Durante el resto de la semana de Pascua, Eleazar y Caleb no dejaron de buscar a Jesús, pero les fue imposible encontrarlo. Mucha gente a la que preguntaban ni siquiera había oído hablar de él. Otros recordaban su entrada en Jerusalén el domingo anterior o el tumulto en el templo, pero no sabían dónde podría estar. Demasiada gente, demasiados peregrinos, todos iguales y todos desconocidos, demasiados soldados romanos, y ellos solo tenían un nombre, Jesús, Yeshua, muy común entre los judíos.

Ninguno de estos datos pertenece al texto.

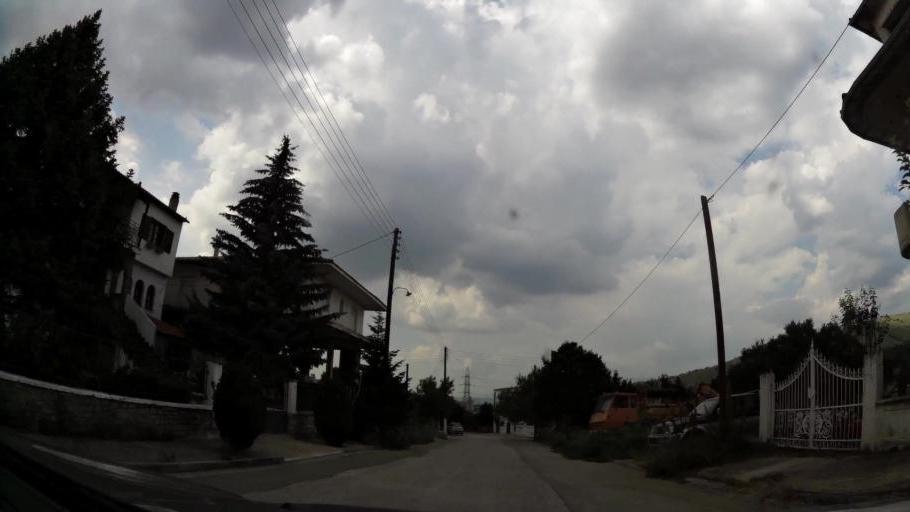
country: GR
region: West Macedonia
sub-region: Nomos Kozanis
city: Koila
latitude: 40.3298
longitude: 21.8252
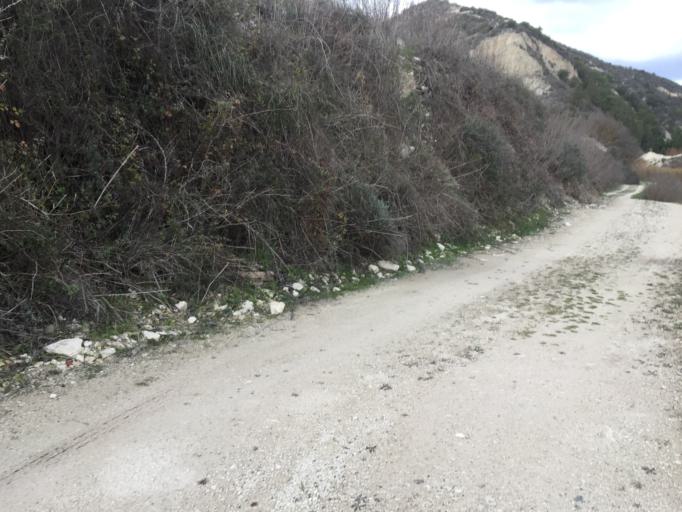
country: CY
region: Pafos
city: Mesogi
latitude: 34.8230
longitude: 32.5212
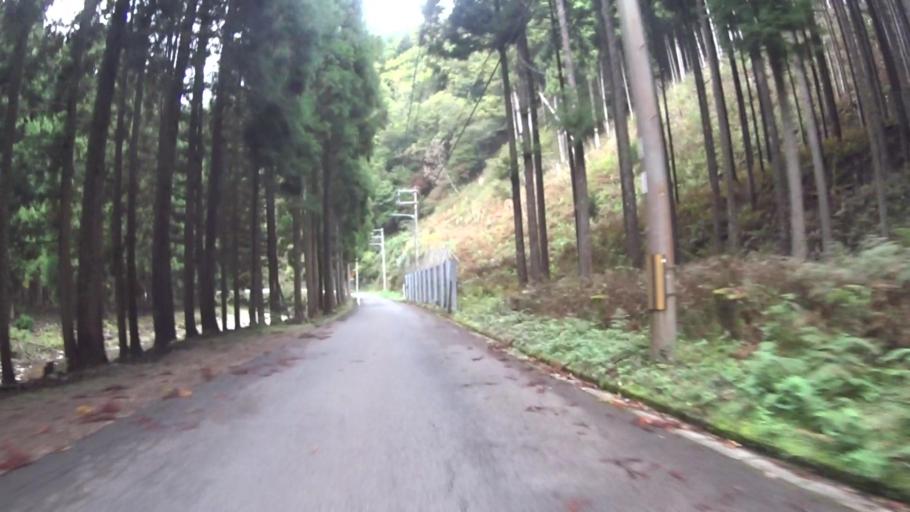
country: JP
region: Fukui
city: Obama
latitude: 35.2965
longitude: 135.6965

Cuando finalizaron las celebraciones de Pascua, todos los peregrinos emprendieron el viaje de regreso a sus hogares. Los caminos se llenaron de caravanas de viajeros que hacían el trayecto juntos para protegerse de los salteadores de caminos. Mientras caminaban, Caleb y Eleazar entablaron conversación con Matatías, otro muchacho de su misma edad.

—¿Por qué estáis tan tristes? ¡Vamos! Dentro de un año volveremos a celebrar de nuevo la Pascua —intentó animarlos Matatías.

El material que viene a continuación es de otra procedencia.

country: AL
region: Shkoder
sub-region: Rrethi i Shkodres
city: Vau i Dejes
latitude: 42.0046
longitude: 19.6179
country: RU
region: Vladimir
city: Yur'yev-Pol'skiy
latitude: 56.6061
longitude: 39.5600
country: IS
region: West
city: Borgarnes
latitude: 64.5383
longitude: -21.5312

—No es por eso —respondió Caleb—. Mi amigo Eleazar estaba empeñado en encontrar a un rabino galileo llamado Jesús. Es un gran hombre que proclama que hay que amar a los enemigos. Y dicen que cura a los enfermos. Llevamos años buscándolo y ha sido imposible encontrarlo. Siempre desaparece cinco minutos antes de que nosotros lleguemos.

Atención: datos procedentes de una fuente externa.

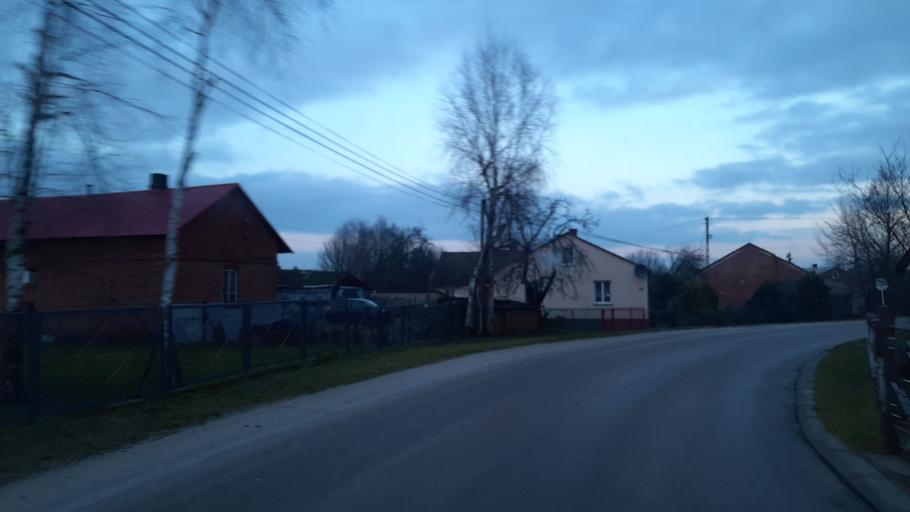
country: PL
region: Lublin Voivodeship
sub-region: Powiat lubartowski
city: Firlej
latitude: 51.5703
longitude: 22.5346
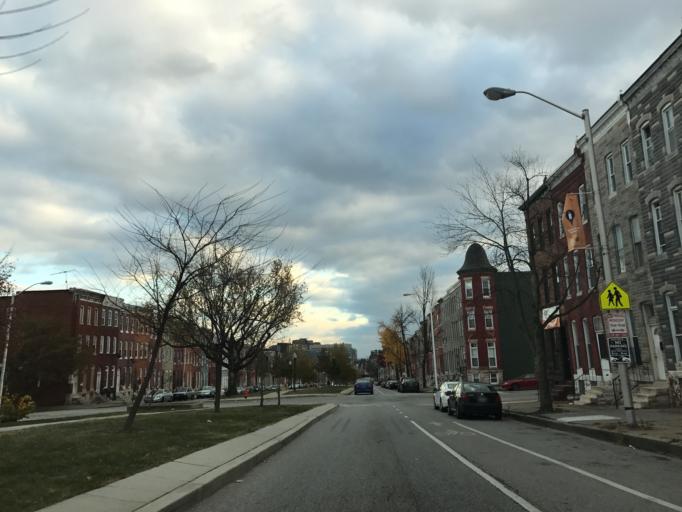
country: US
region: Maryland
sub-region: City of Baltimore
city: Baltimore
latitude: 39.3111
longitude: -76.5952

—¿Jesús? ¡Vaya! —comentó Matatías—. Se llama igual que un alborotador al que crucificaron ayer en Jerusalén. Pero no puede ser el mismo. Este debía ser un criminal muy peligroso. Lo detuvieron de noche y, sin saber muy bien quién lo juzgó, por la mañana ya había sido condenado a muerte y crucificado. Parece que tenían mucha prisa por librarse de ese tipo.

—Tienes razón. No puede ser el mismo Jesús al que estamos buscando nosotros —dijo Eleazar—. Seguiré buscándolo hasta que pueda verlo y hablar con él.

—Bueno, hay muchos predicadores así en esta tierra. No creo que sea tan especial. De todas formas, buena suerte con tu búsqueda —se despidió Matatías.

—Quizás Matatías tenga razón —le dijo Caleb a Eleazar—. Seguro que, dentro de unos meses, ni tú ni nadie se acordará de ese tal Jesús.